Ms. Heppner said she expects to see a lot more celebrations of life, memorials and memorial masses as well as informal family gatherings — think backyard barbecues with picture boards of the person who passed away.

  “I think that’s a great idea to get together and memorialize someone,” she said, when it’s all over.

For many families who have lost loved ones in recent weeks, due to both the coronavirus and other natural causes, the final days of life have been the most challenging.

Donna Watkins of Greenport was one of the lucky few who got to enjoy one last special moment before losing her mother, Josephine Watkins-Johnson, 99, on March 12. Three days earlier she was visiting her mom at Peconic Landing in Greenport, when the community went on lockdown due to the coronavirus. She was able to watch as Garret Johnson, pastor of St. Peter’s Lutheran Church, sang to her mother. 

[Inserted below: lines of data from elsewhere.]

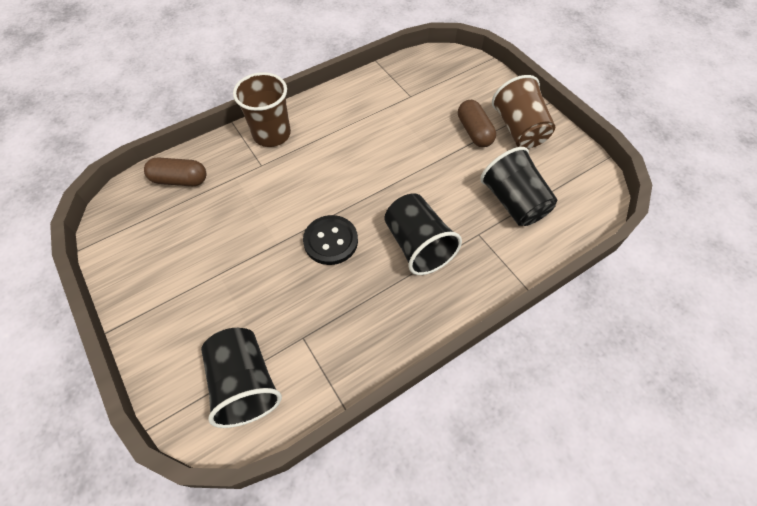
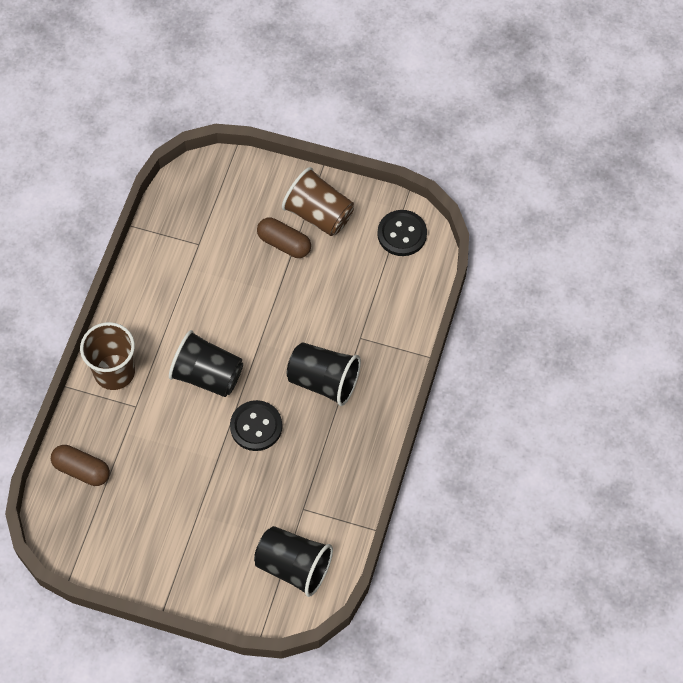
camera: 40 degrees left, 5 degrees up
(180, 180) = (82, 470): brown capsule -> brown capsule turned 60 degrees clockwise
(513, 202) = (365, 290): black cup -> black cup (207, 375)
(579, 182) = (402, 234): none -> black button

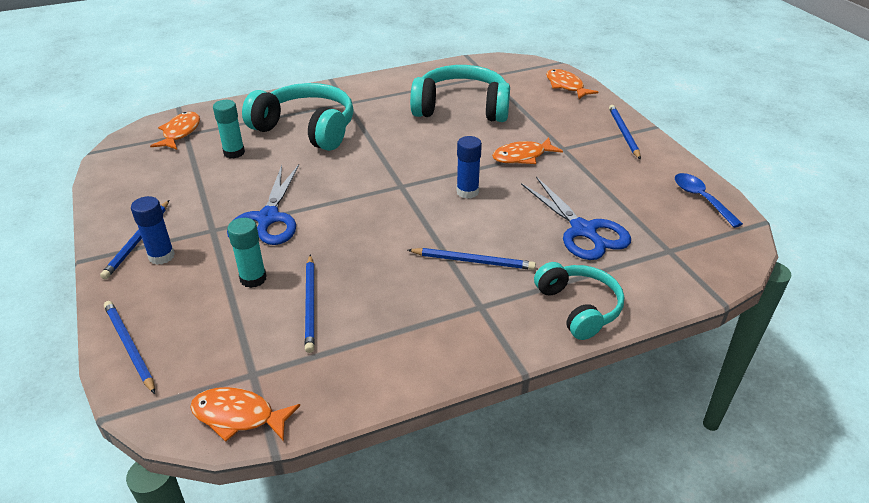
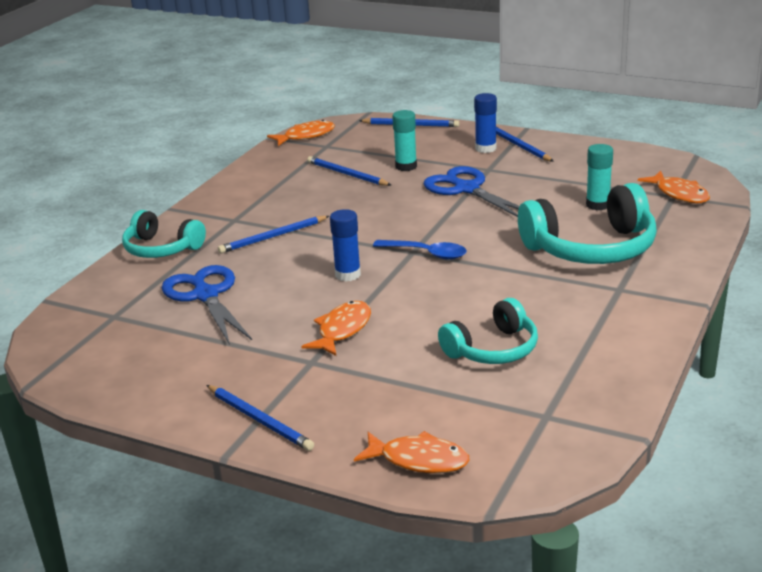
camera: 140 degrees right, 10 degrees down
(461, 108) = (492, 349): turquoise headphones -> turquoise headphones, size x0.62
(583, 231) = (205, 295): blue scissors -> blue scissors turned 45 degrees clockwise
(701, 199) = (107, 379): blue spoon -> blue spoon (426, 253)

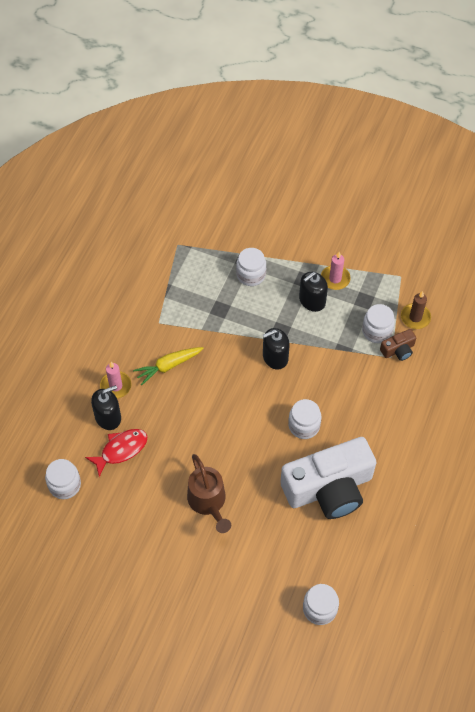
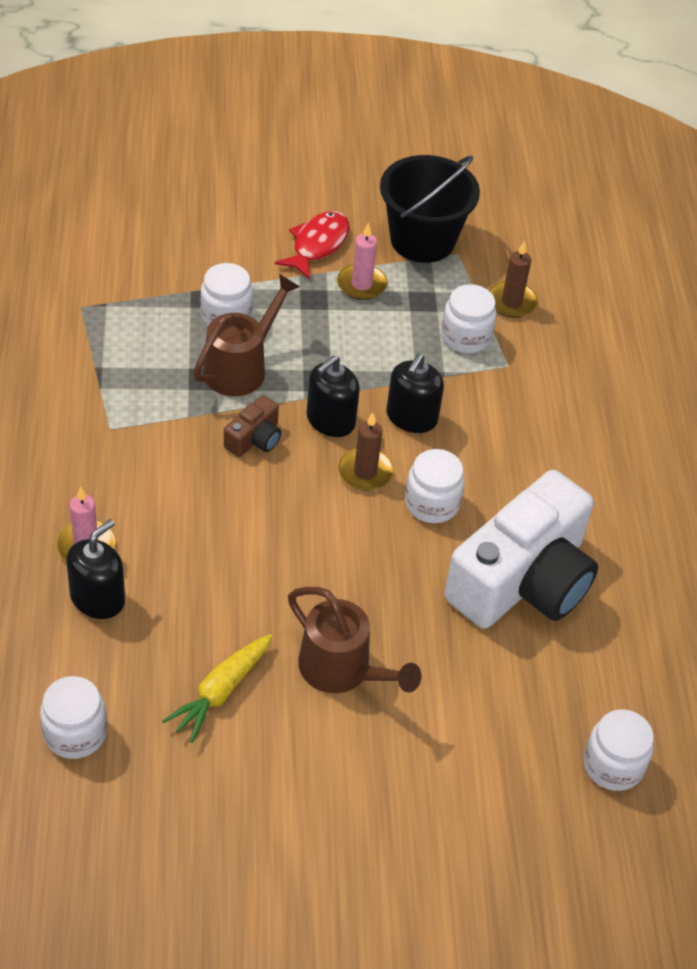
camera: 30 degrees left, 10 degrees down
(121, 450) = (148, 642): red fish -> red fish (317, 244)
(168, 366) = (161, 488): yellow carrot -> yellow carrot (220, 692)
(244, 309) = (242, 367): none -> brown watering can
(278, 394) = (365, 472): none -> brown candle
(312, 300) = (343, 324): black soap dispenser -> black soap dispenser (411, 417)
(385, 261) = (422, 240): none -> black bucket
(398, 350) = (513, 353): brown camera -> brown camera (254, 439)

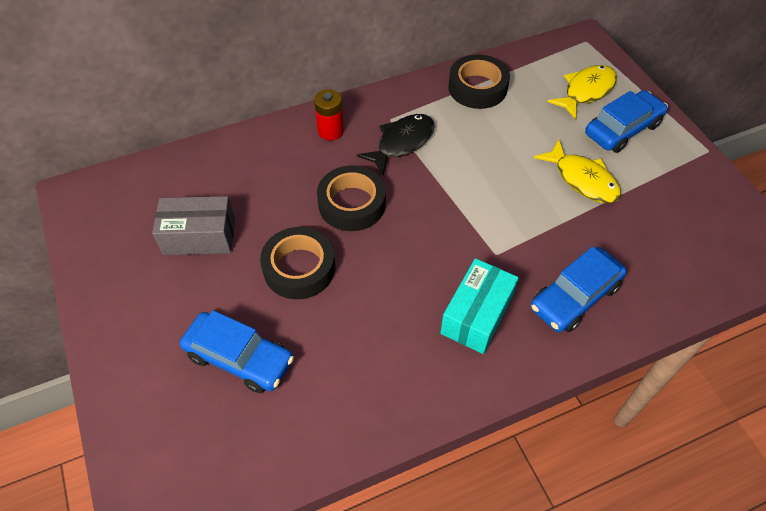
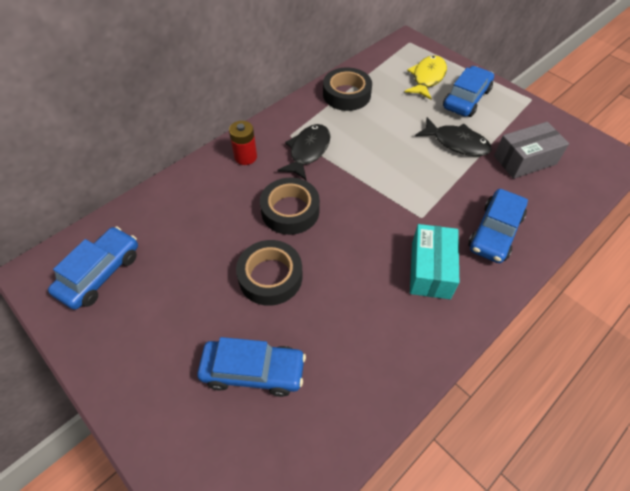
camera: 20 degrees left, 0 degrees up
(134, 213) = (100, 273): none -> blue car
(199, 236) = (170, 276): grey box -> grey box (525, 160)
(582, 179) = (456, 143): yellow fish -> black fish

“He sang ‘Precious Lord’ to her, and my mother was smiling,” Ms. Watkins said.

Others have not been as fortunate.

“This has been a very difficult part of this,” said Paul Connor, chief administrative officer at Stony Brook Eastern Long Island Hospital in Greenport. “Our practice has been to do this on a case-by-case basis. We have had people pass and allowed a wife or husband or one loved one there. But only one person. We consult with our medical and nursing staff. If one loved one wants to be there when a person passes, that person is put in personal protective equipment. That’s the only way to make it work for the loved one.”

For the Zaneskis, that final visit couldn’t be arranged at San Simeon, where visitor restrictions were paramount to protect the health of the facility’s vulnerable population. Because he was hearing impaired, Mr. Zaneski was also unable to receive phone calls.

His only son still called to check in on his dad.

“There were times he was asking for me,” Ray Zaneski said. “We don’t really know if he fully knew what was going on.”

Frank Zaneski was three months shy of his 101st birthday. He’s buried in the very back row at Sacred Heart, where more of his family members hope to visit soon. Once things are back to normal.